Young people, on the other hand, “feel like it is their turn, to take up the mantle of their parents, aunts and uncles, grandparents, to fight for a better future for Nicaragua.”

Bishop Silvio José Baez Ortega, Auxiliary Bishop of Managua, thanked a group of some 2,000 students gathered in the Managua cathedral April 21 for being “the moral reservoir” of the Church and assured them of the Church’s support for their cause. “You have woken the nation up,” he said.

Fr. Víctor Rivas Bustamante, from the Nicaragua bishops’ conference, told Vatican News that the local bishops are “working to recover the concerns and demands of young people and of different social sectors, to lay out to the government what is being demanded so that the government can act and change its position.”

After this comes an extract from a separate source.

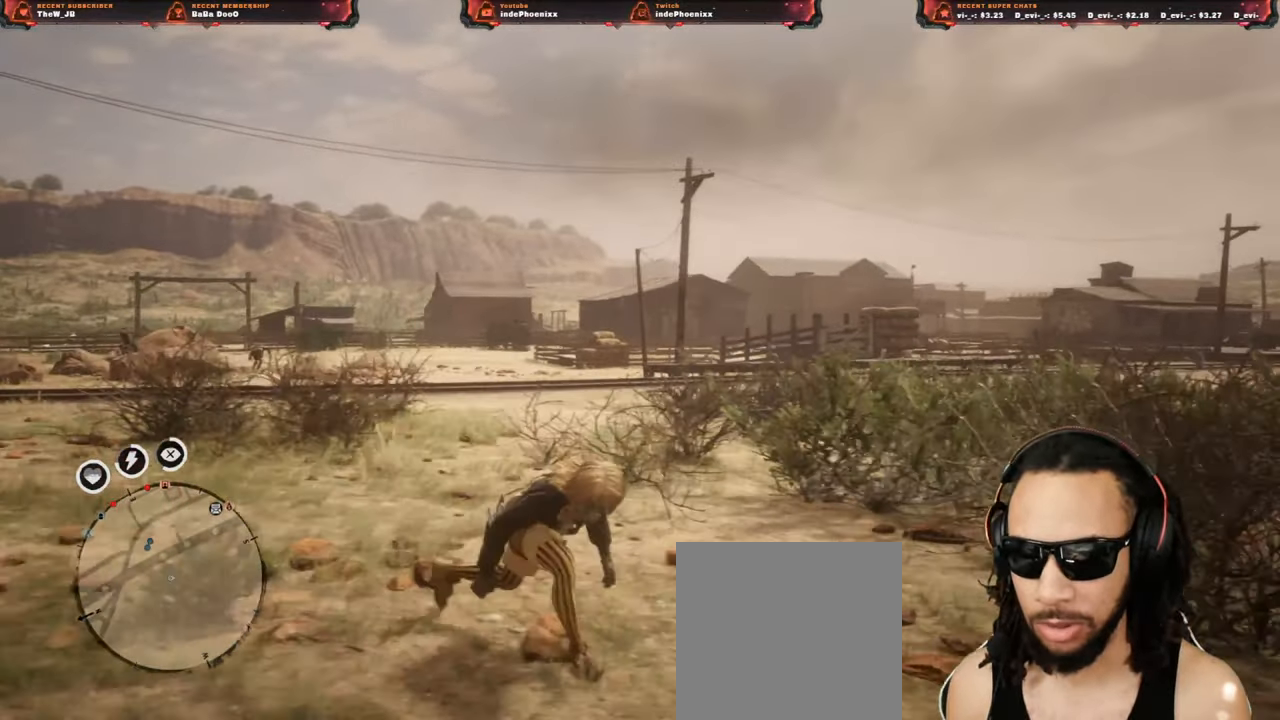
{"buttons": [], "left_stick": "left", "right_stick": "center", "events": [[167, "right_stick", "down-left"], [283, "left_stick", "left"], [300, "right_stick", "center"]]}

The problem is no longer just welfare reform, but “other issues: there is talk of democracy, freedom of expression, and many other things,” Bustamante said.

Ortega has been president of Nicaragua since 2007, and oversaw the abolition of presidential term limits in 2014. His wife, Rosario Murillo, is also his vice president.

He was a leader in the Sandinista National Liberation Front, which had ousted the Somoza dictatorship in 1979 and fought US-backed right-wing counterrevolutionaries during the 1980s. Ortega was also leader of Nicaragua from 1979 to 1985 as coordinator of the Junta of National Reconstruction, and from 1985 to 1990 as president.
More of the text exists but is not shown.